[Click e Stocks] "Amorepacific, Structural Threat Factors Persist Amid Declining Earnings Visibility" View original image


[Asia Economy Reporter Song Hwajeong] Meritz Securities maintained a 'Hold' investment rating and a target price of 200,000 KRW for Amorepacific on the 1st, citing a decline in short-term earnings visibility and persistent mid- to long-term structural threats.


Amorepacific's third-quarter earnings this year significantly missed market expectations (consensus). Third-quarter sales increased by 1.9% year-on-year to 1.1089 trillion KRW, while operating profit decreased by 10.2% to 50.3 billion KRW. Hanuri, a Meritz Securities analyst, explained, "Price cuts and increased promotions damaged profitability," adding, "Operating profit fell short of consensus by 34.7%."


In the domestic market, the cosmetics segment posted sales of 597.5 billion KRW, up 11.8%, and operating profit of 57.2 billion KRW, up 124.5%. The duty-free sector showed steady growth with a 15.3% increase, and online sales also demonstrated a strong growth rate of 30%. The household goods segment recorded sales and operating profit of 124 billion KRW and 1.4 billion KRW, respectively, down 10.3% and 86.5% year-on-year. Analyst Han noted, "This was due to focusing on reorganizing high-end products amid intensified competition."


In overseas markets, sales in China decreased by 11.0% to 239.3 billion KRW, and operating profit dropped 50.2% to 6.7 billion KRW. Han analyzed, "The strong performance of Sulwhasoo, which grew by 50%, was insufficient to offset the poor results of Innisfree (-53%) and Laneige (-15%). Increased inefficient marketing eroded the effects of store closures, resulting in an operating profit margin of 2.8% (-2.2 percentage points)."

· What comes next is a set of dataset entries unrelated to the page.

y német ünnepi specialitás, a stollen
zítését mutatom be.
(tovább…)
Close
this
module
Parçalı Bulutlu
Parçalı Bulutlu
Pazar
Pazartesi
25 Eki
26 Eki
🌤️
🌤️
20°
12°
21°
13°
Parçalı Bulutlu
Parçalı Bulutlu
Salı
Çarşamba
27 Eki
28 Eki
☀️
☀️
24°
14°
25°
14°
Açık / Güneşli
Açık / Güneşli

Meritz Securities recommended a cautious approach toward Amorepacific. Analyst Han stated, "Sales growth accompanied by rising costs implies brand power erosion, and weak sales relative to cost increases indicate brand aging. Sales recovery is slow, and profit improvement is limited. Additionally, structural threats such as the burden of China's low base, prolonged COVID-19 effects reducing short-term earnings visibility, contraction of Daigong (peddler) sales activities, and intensified competition in China also persist."


This content was produced with the assistance of AI translation services.